• [ACTIVITY] Scan the data for "arrested" and copy each matching line.

————

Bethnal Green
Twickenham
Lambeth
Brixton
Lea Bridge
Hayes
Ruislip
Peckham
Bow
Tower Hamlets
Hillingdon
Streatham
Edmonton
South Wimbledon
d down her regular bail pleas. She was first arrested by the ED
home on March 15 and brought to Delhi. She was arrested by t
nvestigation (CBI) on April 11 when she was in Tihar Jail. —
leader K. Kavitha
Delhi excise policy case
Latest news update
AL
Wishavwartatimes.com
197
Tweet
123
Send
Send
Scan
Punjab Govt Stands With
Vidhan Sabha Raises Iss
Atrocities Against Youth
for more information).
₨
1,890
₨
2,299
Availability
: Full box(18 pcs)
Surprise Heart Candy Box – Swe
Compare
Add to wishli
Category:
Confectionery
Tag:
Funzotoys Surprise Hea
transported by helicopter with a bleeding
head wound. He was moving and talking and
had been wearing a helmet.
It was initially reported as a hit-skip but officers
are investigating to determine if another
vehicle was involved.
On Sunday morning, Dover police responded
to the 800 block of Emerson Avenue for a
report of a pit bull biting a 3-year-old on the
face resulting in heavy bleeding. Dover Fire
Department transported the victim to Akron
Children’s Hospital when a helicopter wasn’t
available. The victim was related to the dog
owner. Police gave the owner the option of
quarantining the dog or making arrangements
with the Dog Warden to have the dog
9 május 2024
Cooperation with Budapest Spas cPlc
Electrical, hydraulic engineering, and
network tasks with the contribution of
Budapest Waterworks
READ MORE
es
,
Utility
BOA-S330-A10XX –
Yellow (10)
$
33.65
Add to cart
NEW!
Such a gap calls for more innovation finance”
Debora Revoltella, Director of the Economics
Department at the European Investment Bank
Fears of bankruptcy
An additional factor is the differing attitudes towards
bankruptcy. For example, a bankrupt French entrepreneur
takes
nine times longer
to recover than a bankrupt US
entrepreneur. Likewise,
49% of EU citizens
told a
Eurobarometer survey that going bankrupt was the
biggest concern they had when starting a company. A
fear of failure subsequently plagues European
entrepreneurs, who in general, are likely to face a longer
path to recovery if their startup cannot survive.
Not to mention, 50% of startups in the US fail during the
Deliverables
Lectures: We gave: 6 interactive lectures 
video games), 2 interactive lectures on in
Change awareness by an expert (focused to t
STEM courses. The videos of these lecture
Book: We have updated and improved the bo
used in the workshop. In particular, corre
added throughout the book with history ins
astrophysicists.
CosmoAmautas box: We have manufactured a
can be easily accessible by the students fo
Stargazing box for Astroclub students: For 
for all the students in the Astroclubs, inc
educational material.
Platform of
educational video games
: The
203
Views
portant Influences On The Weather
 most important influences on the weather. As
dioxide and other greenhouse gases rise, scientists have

————

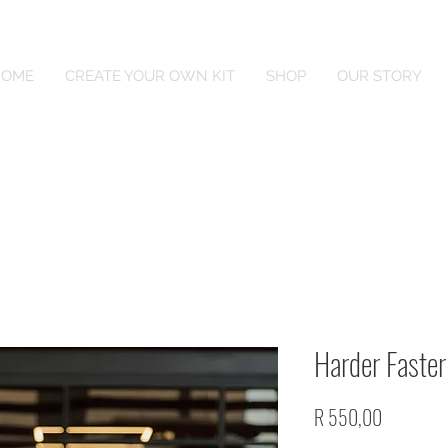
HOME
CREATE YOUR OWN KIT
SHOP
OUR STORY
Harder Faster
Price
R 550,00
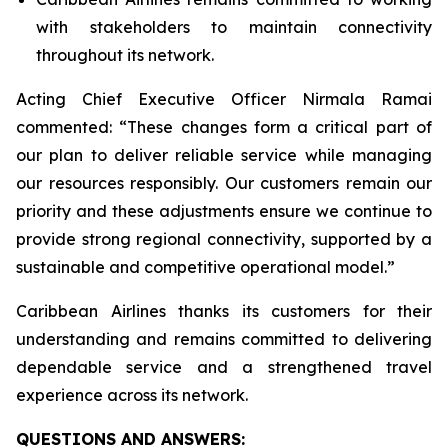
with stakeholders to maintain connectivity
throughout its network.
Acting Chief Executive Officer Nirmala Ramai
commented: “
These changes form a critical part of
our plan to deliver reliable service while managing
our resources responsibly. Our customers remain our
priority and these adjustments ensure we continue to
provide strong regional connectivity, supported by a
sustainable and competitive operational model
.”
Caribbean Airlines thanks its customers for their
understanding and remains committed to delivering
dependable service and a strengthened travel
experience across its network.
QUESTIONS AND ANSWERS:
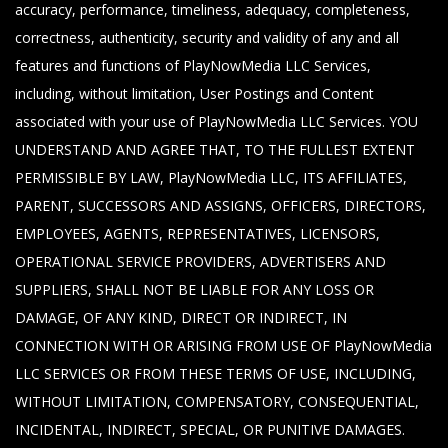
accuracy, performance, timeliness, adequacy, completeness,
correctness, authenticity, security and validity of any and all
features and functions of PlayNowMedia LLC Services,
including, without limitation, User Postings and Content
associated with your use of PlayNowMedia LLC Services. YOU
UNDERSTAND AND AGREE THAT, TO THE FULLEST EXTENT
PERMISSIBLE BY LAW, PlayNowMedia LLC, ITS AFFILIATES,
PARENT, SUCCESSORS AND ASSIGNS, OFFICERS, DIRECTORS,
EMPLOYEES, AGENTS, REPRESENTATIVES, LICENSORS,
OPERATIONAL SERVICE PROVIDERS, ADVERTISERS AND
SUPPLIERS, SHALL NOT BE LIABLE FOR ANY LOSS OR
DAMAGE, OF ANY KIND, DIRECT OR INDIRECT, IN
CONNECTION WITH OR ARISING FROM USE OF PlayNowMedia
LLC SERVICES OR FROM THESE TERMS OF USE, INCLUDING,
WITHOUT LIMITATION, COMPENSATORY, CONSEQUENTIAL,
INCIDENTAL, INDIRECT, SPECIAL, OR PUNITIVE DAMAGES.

————

• [RESULT]
d down her regular bail pleas. She was first arrested by the ED
home on March 15 and brought to Delhi. She was arrested by t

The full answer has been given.